======== DATA EXCERPTS ========

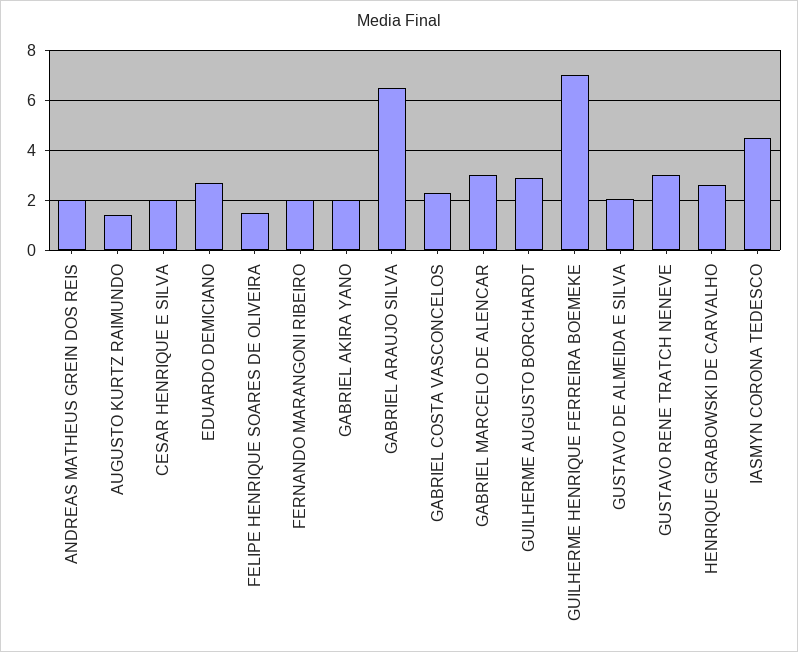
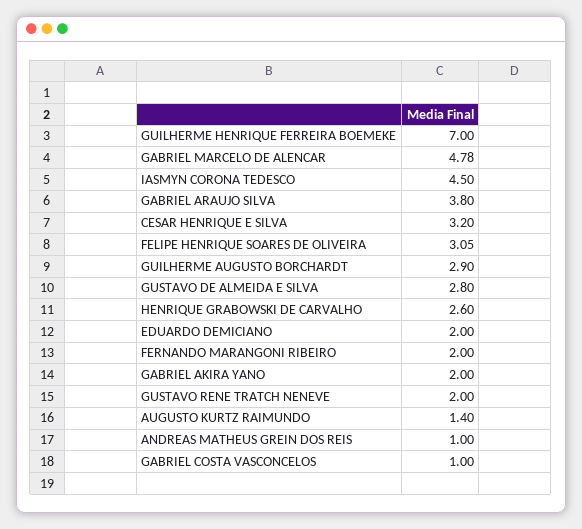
  {
-   "ANDREAS MATHEUS GREIN DOS REIS": 2,
+   "ANDREAS MATHEUS GREIN DOS REIS": 1,
    "AUGUSTO KURTZ RAIMUNDO": 1.4,
-   "CESAR HENRIQUE E SILVA": 2,
+   "CESAR HENRIQUE E SILVA": 3.2,
-   "EDUARDO DEMICIANO": 2.75,
+   "EDUARDO DEMICIANO": 2,
-   "FELIPE HENRIQUE SOARES DE OLIVEIRA": 1.5,
+   "FELIPE HENRIQUE SOARES DE OLIVEIRA": 3.05,
    "FERNANDO MARANGONI RIBEIRO": 2,
    "GABRIEL AKIRA YANO": 2,
-   "GABRIEL ARAUJO SILVA": 6.5,
+   "GABRIEL ARAUJO SILVA": 3.8,
-   "GABRIEL COSTA VASCONCELOS": 2.25,
+   "GABRIEL COSTA VASCONCELOS": 1,
-   "GABRIEL MARCELO DE ALENCAR": 3,
+   "GABRIEL MARCELO DE ALENCAR": 4.78,
    "GUILHERME AUGUSTO BORCHARDT": 2.9,
    "GUILHERME HENRIQUE FERREIRA BOEMEKE": 7,
-   "GUSTAVO DE ALMEIDA E SILVA": 2,
+   "GUSTAVO DE ALMEIDA E SILVA": 2.8,
-   "GUSTAVO RENE TRATCH NENEVE": 3,
+   "GUSTAVO RENE TRATCH NENEVE": 2,
    "HENRIQUE GRABOWSKI DE CARVALHO": 2.6,
    "IASMYN CORONA TEDESCO": 4.5
  }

========

== THE PROBLEM ==
Print every line of the material above exactly as it reads, skipping the pictures.

== RESULT FOR THIS EXERCISE ==
  {
-   "ANDREAS MATHEUS GREIN DOS REIS": 2,
+   "ANDREAS MATHEUS GREIN DOS REIS": 1,
    "AUGUSTO KURTZ RAIMUNDO": 1.4,
-   "CESAR HENRIQUE E SILVA": 2,
+   "CESAR HENRIQUE E SILVA": 3.2,
-   "EDUARDO DEMICIANO": 2.75,
+   "EDUARDO DEMICIANO": 2,
-   "FELIPE HENRIQUE SOARES DE OLIVEIRA": 1.5,
+   "FELIPE HENRIQUE SOARES DE OLIVEIRA": 3.05,
    "FERNANDO MARANGONI RIBEIRO": 2,
    "GABRIEL AKIRA YANO": 2,
-   "GABRIEL ARAUJO SILVA": 6.5,
+   "GABRIEL ARAUJO SILVA": 3.8,
-   "GABRIEL COSTA VASCONCELOS": 2.25,
+   "GABRIEL COSTA VASCONCELOS": 1,
-   "GABRIEL MARCELO DE ALENCAR": 3,
+   "GABRIEL MARCELO DE ALENCAR": 4.78,
    "GUILHERME AUGUSTO BORCHARDT": 2.9,
    "GUILHERME HENRIQUE FERREIRA BOEMEKE": 7,
-   "GUSTAVO DE ALMEIDA E SILVA": 2,
+   "GUSTAVO DE ALMEIDA E SILVA": 2.8,
-   "GUSTAVO RENE TRATCH NENEVE": 3,
+   "GUSTAVO RENE TRATCH NENEVE": 2,
    "HENRIQUE GRABOWSKI DE CARVALHO": 2.6,
    "IASMYN CORONA TEDESCO": 4.5
  }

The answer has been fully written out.